We are experiencing problems with SC20100S on custom boards crashing occasionally. They just randomly stop working. We have a led on our boards that is continously blinking; controlled by its own thread. This led stops blinking, activity on the can bus stops and the module becomes unpingable.
We tried connecting the debugger and wait; it just gave us a message in the console like “process x has exited” and then the debugging process stopped.
We are still trying to make this reproducible. Due to time pressure we have used the watchdog to circumvent the problem, but we are soon releasing a river cruise ship auto pilot based on sitcore and can not have crashes every couple hours…

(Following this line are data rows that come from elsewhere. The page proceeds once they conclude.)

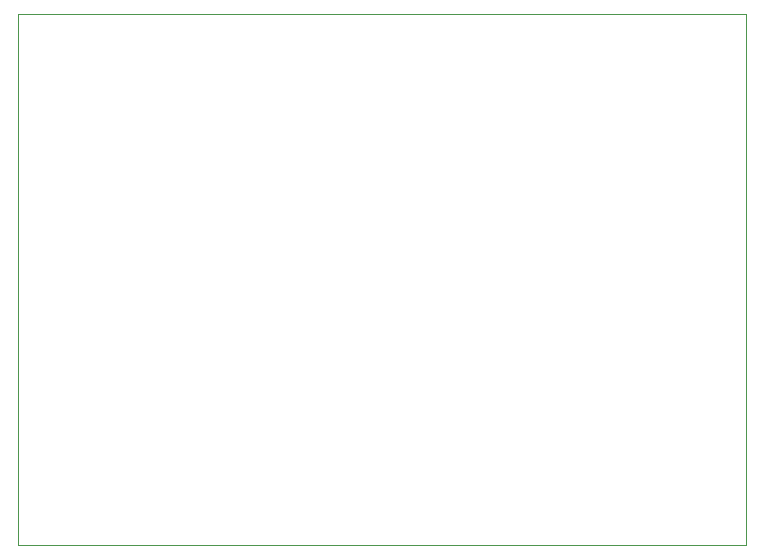
<source format=gbr>
%TF.GenerationSoftware,Altium Limited,Altium Designer,24.3.1 (35)*%
G04 Layer_Color=0*
%FSLAX45Y45*%
%MOMM*%
%TF.SameCoordinates,E851E176-8CB6-418E-8C67-C8CBA5644839*%
%TF.FilePolarity,Positive*%
%TF.FileFunction,Profile,NP*%
%TF.Part,Single*%
G01*
G75*
%TA.AperFunction,Profile*%
%ADD28C,0.02540*%
D28*
X4457700Y5981700D02*
X10617200D01*
Y10477500D01*
X4457700D01*
Y5981700D01*
%TF.MD5,90ce0886ff04a098af7461d80fbcd284*%
M02*

</source>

Are there any ways or tools we can debug this? Any things we can track?
We were thinking of monitoring memory usage to see if it decreases somehow or surrounding the entire code with a try/catch block and logging any caught exception. The latter probably won’t catch our issue as the entire system just locks up.
Is there ways to debug on a lower level what is happening to see what the last thing is that the cpu does before crashing? Any other variables we can track? Any other procedure we can follow?
Is it 2.2.0.300?
Is CAN heavy?
How long does the device run before crashed?
Does it use network? If so, enc or wifi?
Is it happened in previous version?
We dont think memeory. What we can think now is, one of error happen that cause error interrupt and the flag not cleared. Causing system trigger interrupt always.
But probem is, what peripheral, what kind of error.
We have multiple modules that have this. Some also read UART, some read analog pins but the only thing all the crashing modules have in common are CAN and network.
Might be worth mentioning that we have about 2-3 tcp sockets always running in each module.
To test, might it be useful to disable the can controllers and then wait a few days to see if the crash still happens?